─── Material for the task ───

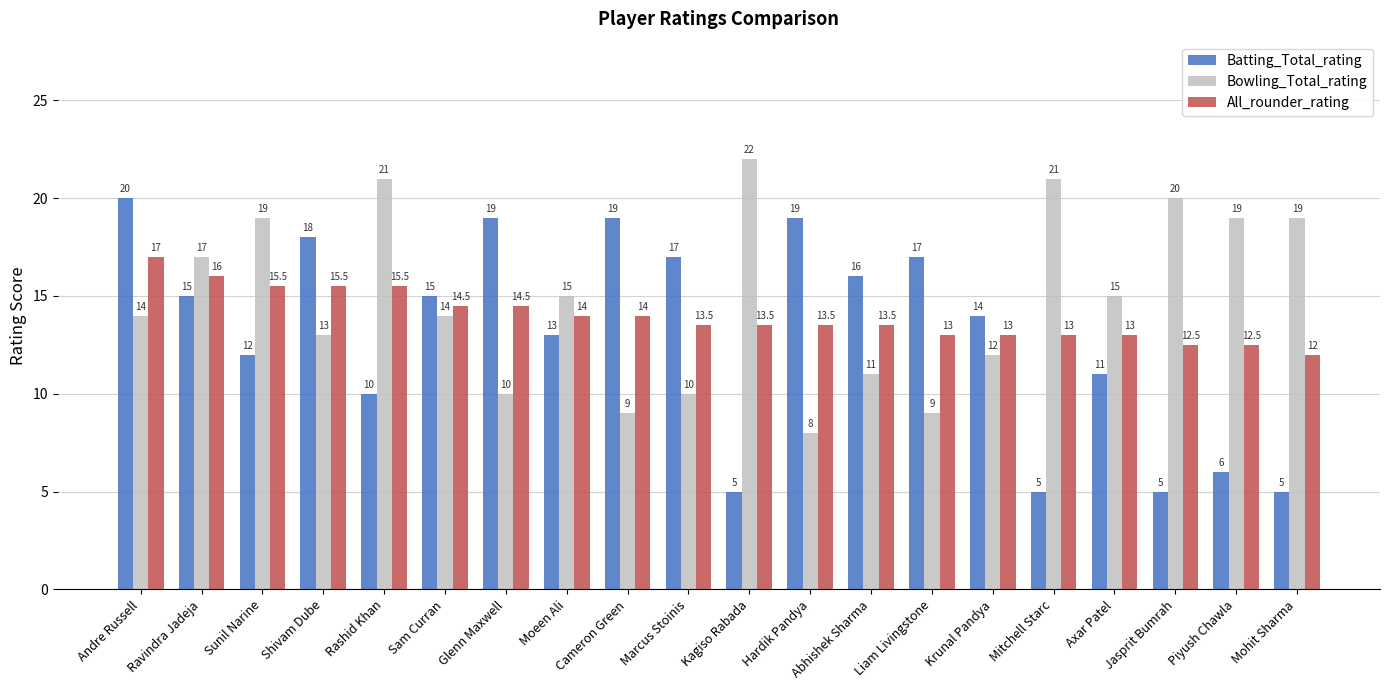

List the series in order of their overall mean, highest first.

Bowling_Total_rating, All_rounder_rating, Batting_Total_rating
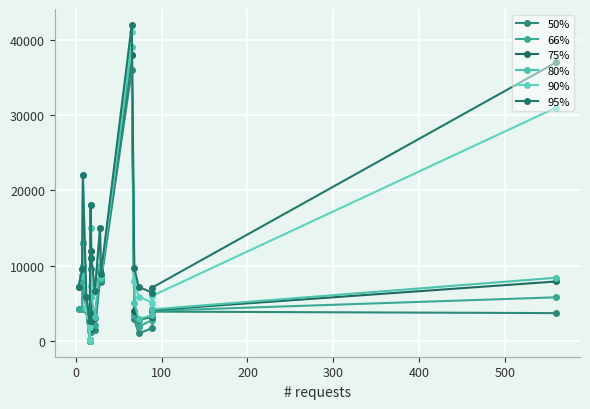

True or false: 66% has more than 0 interior local peaks.

True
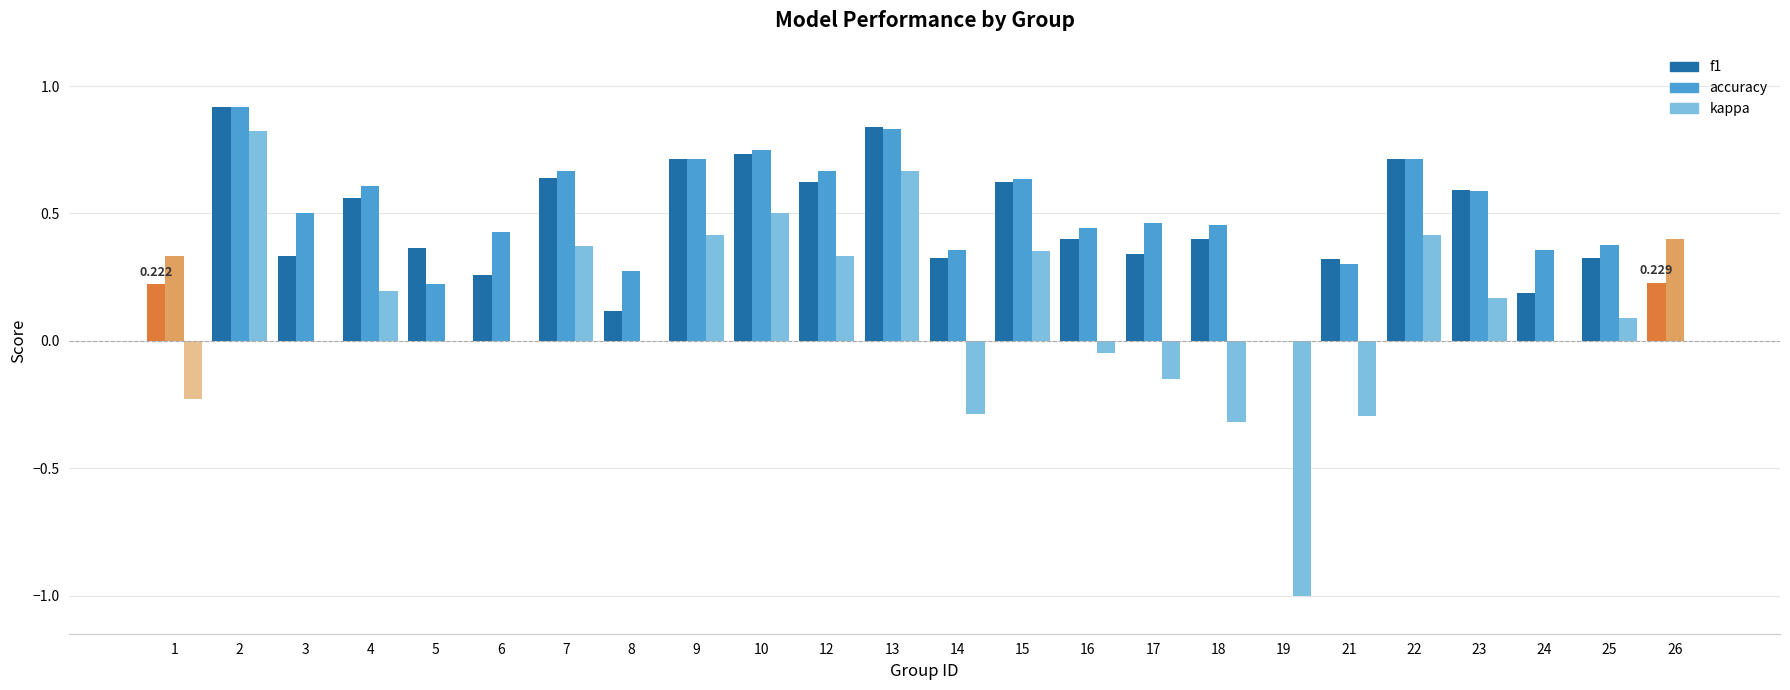

What is the sum of all f1 values?

10.8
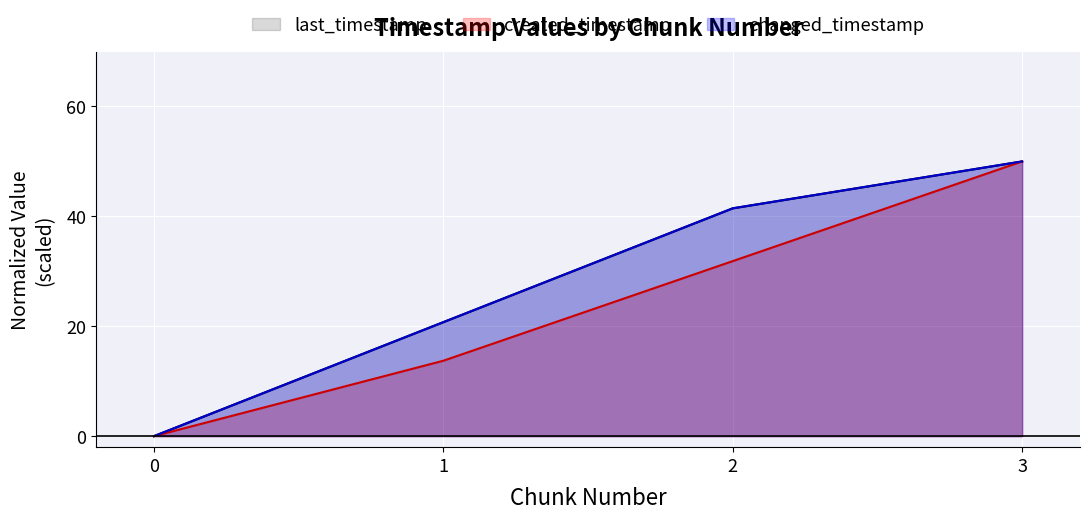

What is the difference between the maximum and minimum values in the created_timestamp series?

50.0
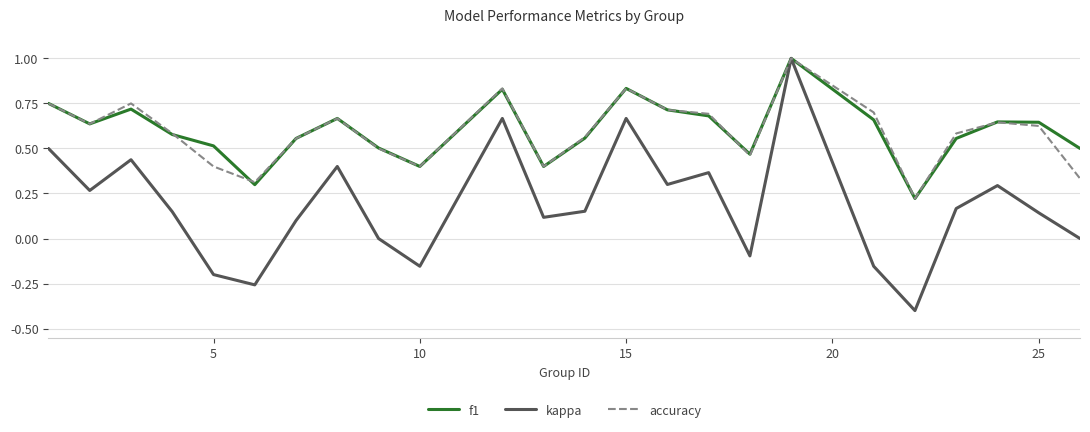

What is the minimum value shown in the chart?

-0.4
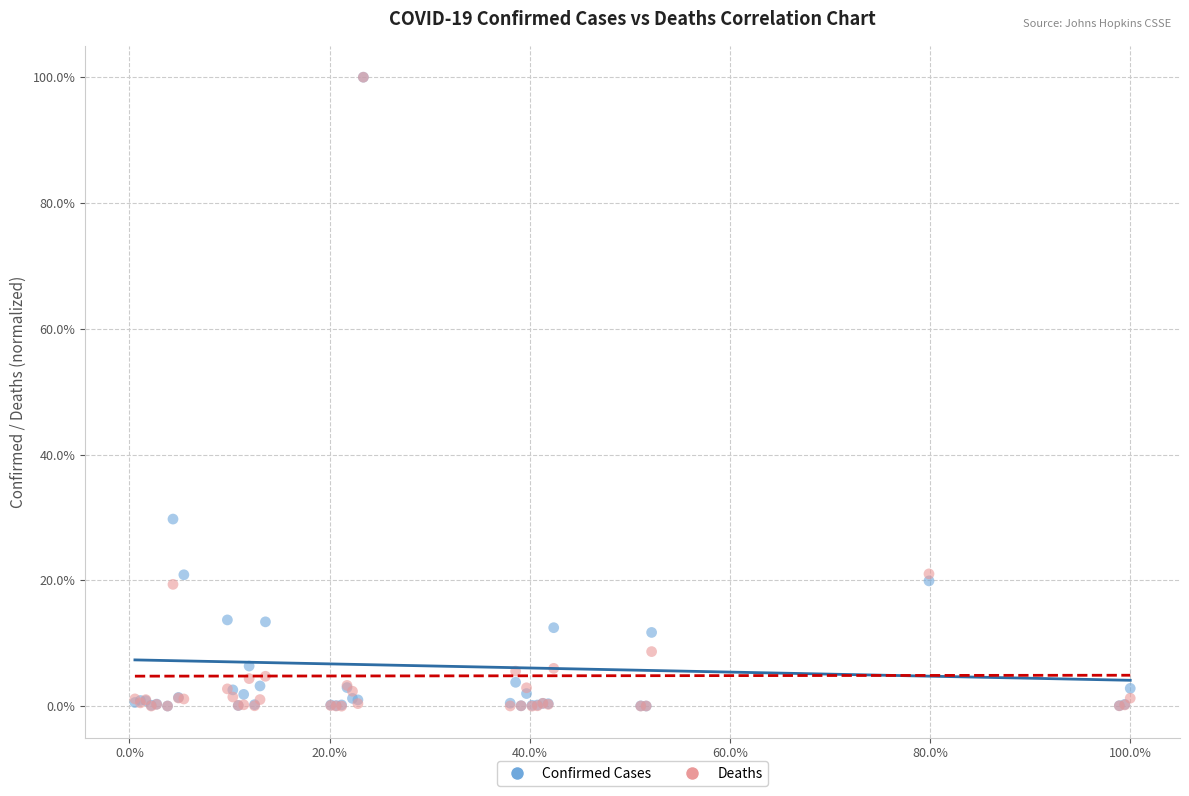

Across all series, what Y value is closest to 50?

29.7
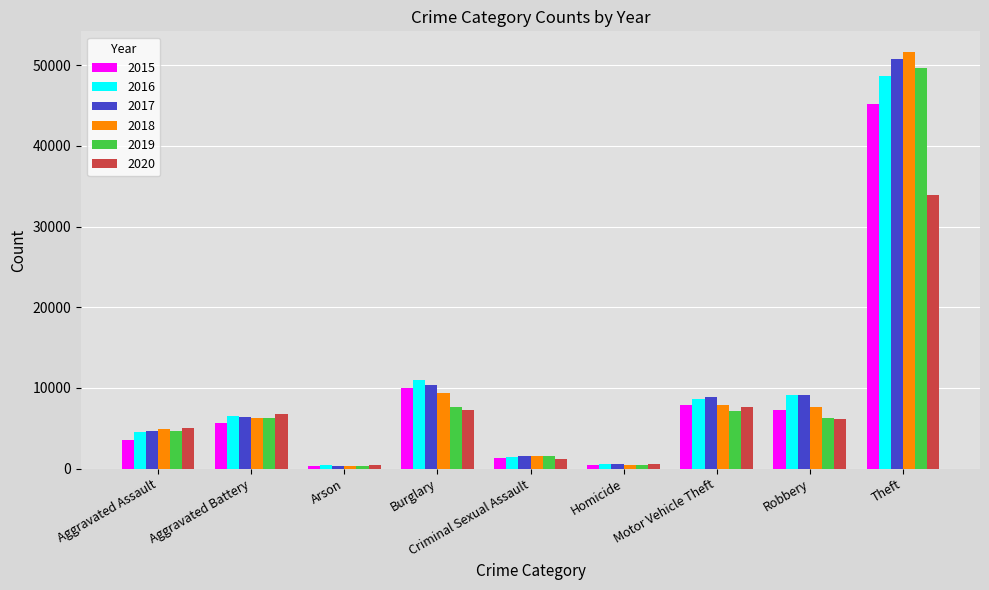

Are the bars horizontal?

No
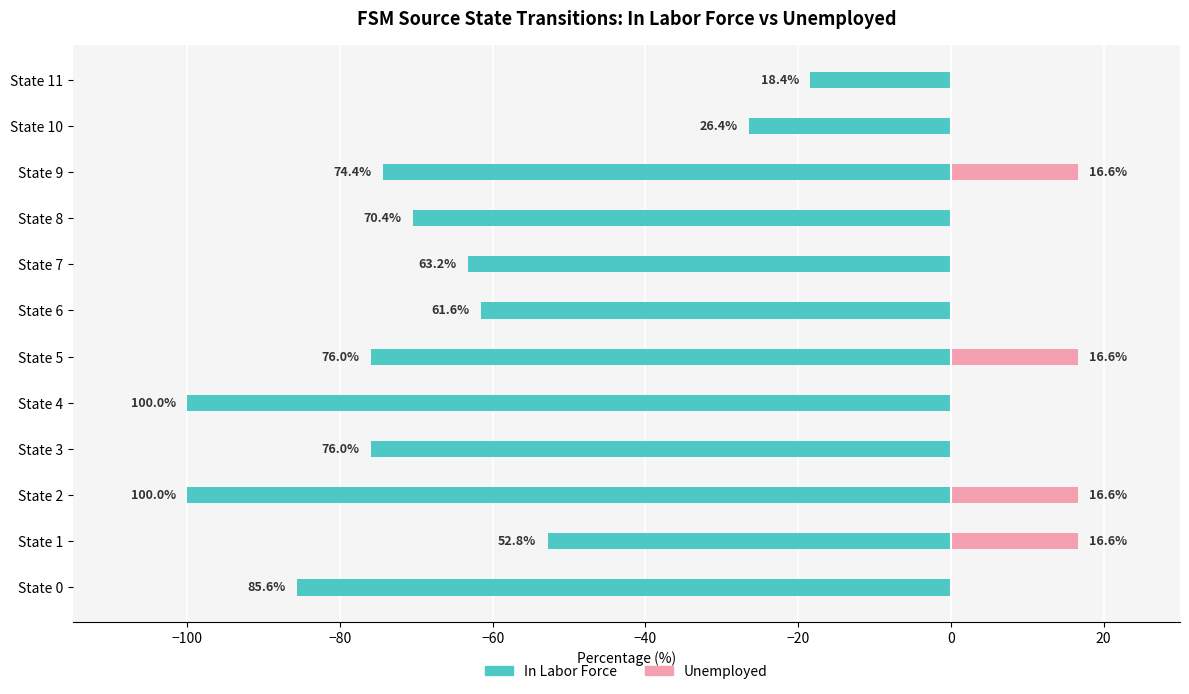

List the series in order of their peak value, highest first.

Unemployed, In Labor Force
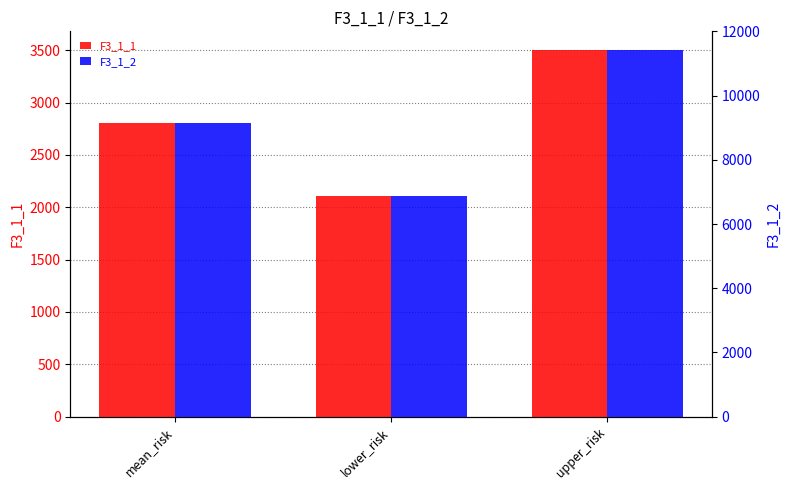

Which series has the largest range (max minus min)?

F3_1_2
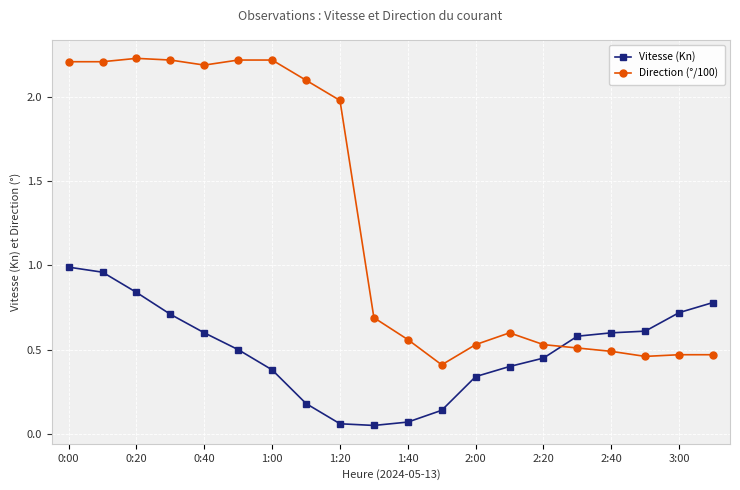

What is the minimum value for Direction (°/100)?

0.4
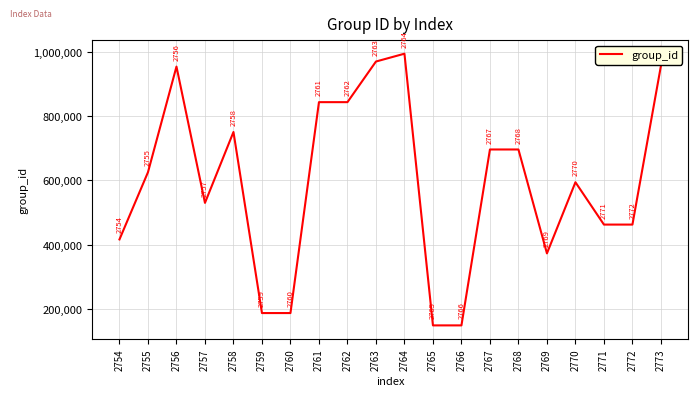

What is the change in value from 2763 to 2773?

-13511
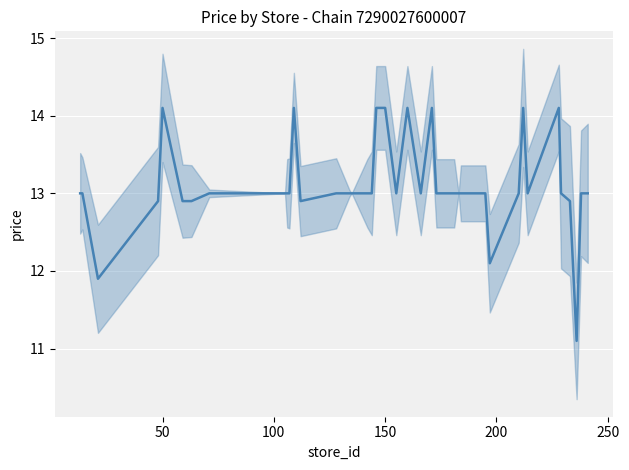

Is this an area chart (filled region under the line)?

No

───

- _Instruction_: Copy out the entries above word for word, omitting the pictures.

- _Solution to this problem_:
List the series in order of their overall mean, highest first.

Bowling_Total_rating, All_rounder_rating, Batting_Total_rating

True or false: 66% has more than 0 interior local peaks.

True

What is the sum of all f1 values?

10.8

What is the difference between the maximum and minimum values in the created_timestamp series?

50.0

What is the minimum value shown in the chart?

-0.4

Across all series, what Y value is closest to 50?

29.7

Are the bars horizontal?

No

List the series in order of their peak value, highest first.

Unemployed, In Labor Force

Which series has the largest range (max minus min)?

F3_1_2

What is the minimum value for Direction (°/100)?

0.4

What is the change in value from 2763 to 2773?

-13511

Is this an area chart (filled region under the line)?

No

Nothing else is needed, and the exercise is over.